══ STORED DATA

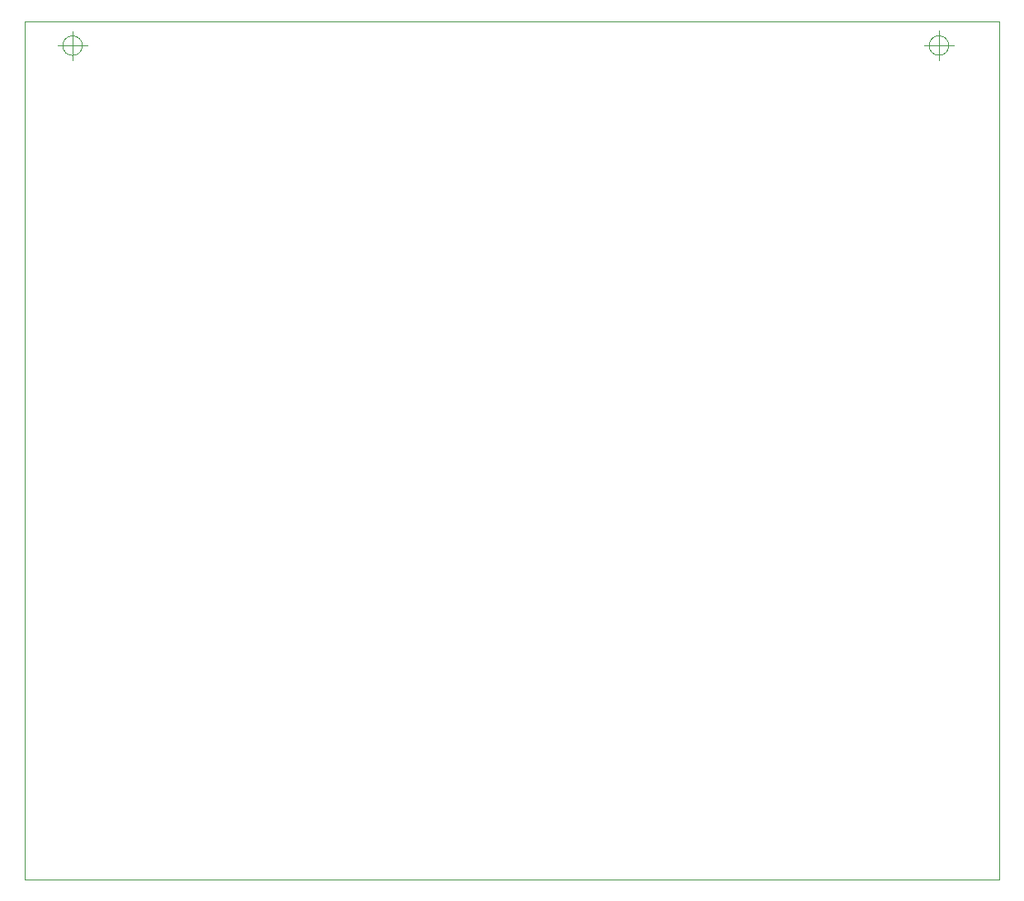
<source format=gbr>
%TF.GenerationSoftware,KiCad,Pcbnew,(5.1.12)-1*%
%TF.CreationDate,2022-04-03T13:26:01+02:00*%
%TF.ProjectId,ec1834-post,65633138-3334-42d7-906f-73742e6b6963,rev?*%
%TF.SameCoordinates,Original*%
%TF.FileFunction,Profile,NP*%
%FSLAX46Y46*%
G04 Gerber Fmt 4.6, Leading zero omitted, Abs format (unit mm)*
G04 Created by KiCad (PCBNEW (5.1.12)-1) date 2022-04-03 13:26:01*
%MOMM*%
%LPD*%
G01*
G04 APERTURE LIST*
%TA.AperFunction,Profile*%
%ADD10C,0.050000*%
%TD*%
G04 APERTURE END LIST*
D10*
X24921136Y-23454624D02*
G75*
G03*
X24921136Y-23454624I-1000000J0D01*
G01*
X22421136Y-23454624D02*
X25421136Y-23454624D01*
X23921136Y-21954624D02*
X23921136Y-24954624D01*
X113817725Y-23445250D02*
G75*
G03*
X113817725Y-23445250I-1000000J0D01*
G01*
X111317725Y-23445250D02*
X114317725Y-23445250D01*
X112817725Y-21945250D02*
X112817725Y-24945250D01*
X19000000Y-109000000D02*
X19000000Y-21000000D01*
X119000000Y-109000000D02*
X19000000Y-109000000D01*
X119000000Y-21000000D02*
X119000000Y-109000000D01*
X19000000Y-21000000D02*
X119000000Y-21000000D01*
M02*

</source>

════

→ PROBLEM DESCRIPTION: Respond with only the number of lines in the records that include the word "APERTURE".

→ RESPONSE: 2